During my last years as a youth at Fiver, I helped out in the main office and acted as a co-counselor to a group of pre-teen girls. The impact from that work has stayed with me since. Throughout college, the office and social skills I learned at Fiver helped me succeed in organization and productivity.

The best part of my experience with Fiver has been being able to work with youth from a young age myself.

Being a co-counselor resonated with me because it gave me a shot to demonstrate the responsibility and maturity that I knew I had to adults and young people in my life.

My first group for the first session were girls going into their last year of LEARN and going into TAP, or middle school. They showed me that despite the many differences that they had, they were mature enough (even at the age of 10 or 11) to settle their disputes amongst themselves, and I had forgotten that I was once myself was there. I shared many life-changing memories with them, not just for me but for them as well. They even signed my high school yearbook which I shared with them and they were so excited that they couldn’t wait for high school and their senior year to come. Shockingly now, the years have passed and they have come to their last year in high school. I often see them in the office when they come in for college help, and I continue to offer my help when I can.

I am glad that I was part of that exposure that has led them to where they are now.

My second group of campers were also campers in the LEARN program, and now they are in their first year of SERVE. It was impactful to see them go on a wilderness trip and open up about worries and challenges getting through the next step to high school and in life. I am glad that they were curious to see what life has to offer them and eager to be prepared for the world that is presented to them. One of our most memorable talks we had around puberty and sexual health. They wanted to know how to be safe during intercourse and also about STIs and other sexual issues. Despite not being a health teacher, I was able to offer a few resources I had through my connections and Fiver to answer their questions. Regardless, I was grateful that they have reached out to me instead of being unaware. I became a role model to both groups of girls and countless other campers and that continue to impress me as they grow older. When even the youngest campers who are 8 years old run into me now and get so happy to see one of their counselors from the summer, I know that not only have I made an impact but I have given them someone that they can rely on. They have given me a desire to continue working and reproduce that impact among other campers and youth.

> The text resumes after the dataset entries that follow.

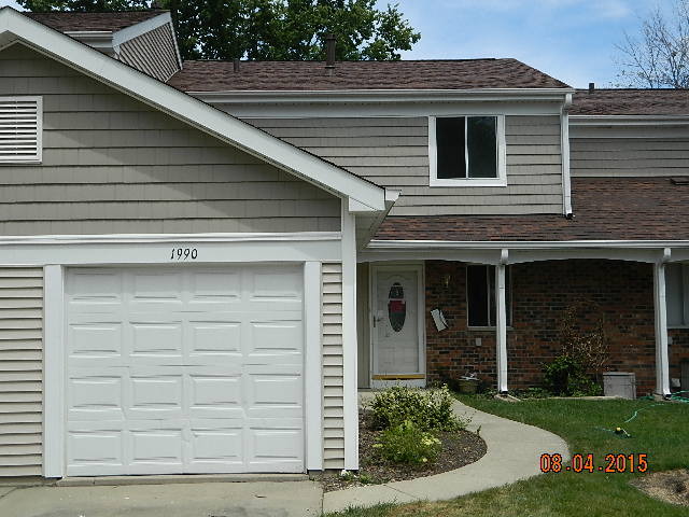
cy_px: 258
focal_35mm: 47
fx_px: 935
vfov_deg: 30.9
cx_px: 344
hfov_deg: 40.4
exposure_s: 1/800
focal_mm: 8.4
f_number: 3.6
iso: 80
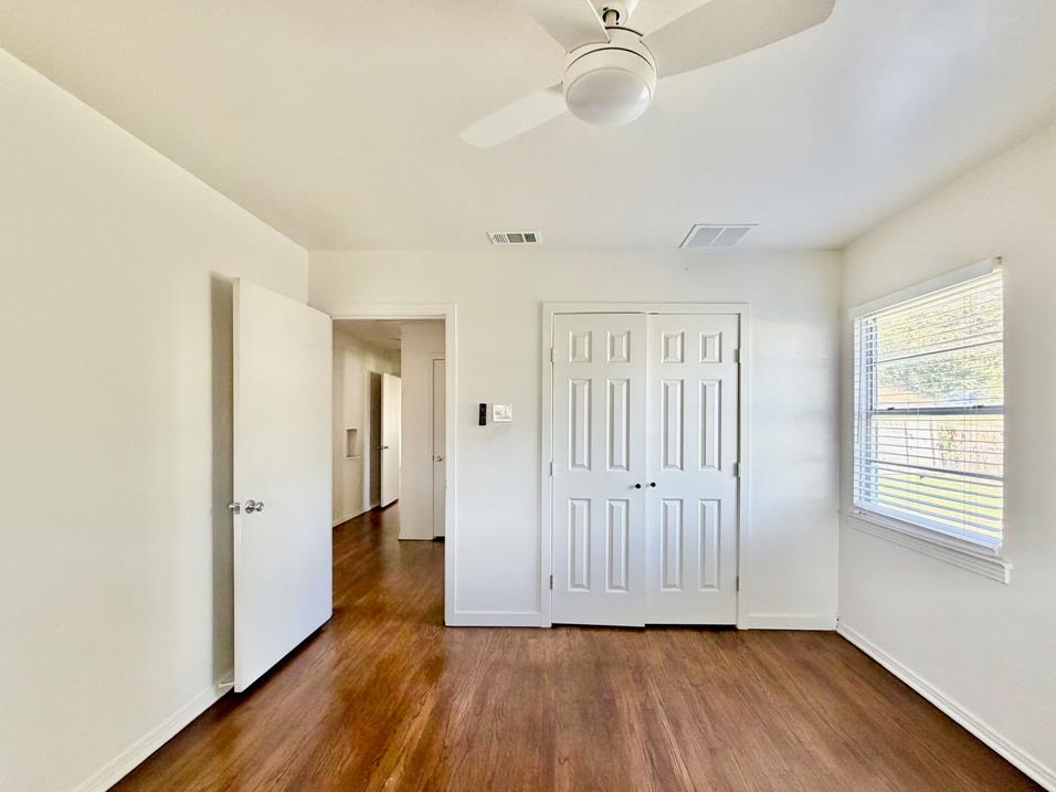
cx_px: 557
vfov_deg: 81.7
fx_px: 458
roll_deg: +0.0
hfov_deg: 98.1
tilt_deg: -0.8
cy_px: 421
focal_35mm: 15
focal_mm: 2.22
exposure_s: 1/113
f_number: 2.2
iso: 320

These two experiences have stayed with me and have driven me to think of working in the social sector or in a field where my organizational skills can be put to work. I hope that in a few years time, I can go forward with trying to work with the FBI to provide help to those in underserved communities, here in the United States and even the Caribbean and other countries in Latin America. I never thought that working with youth while I was youth myself  would have opened up a way to further enhance a career in criminal justice and other dreams.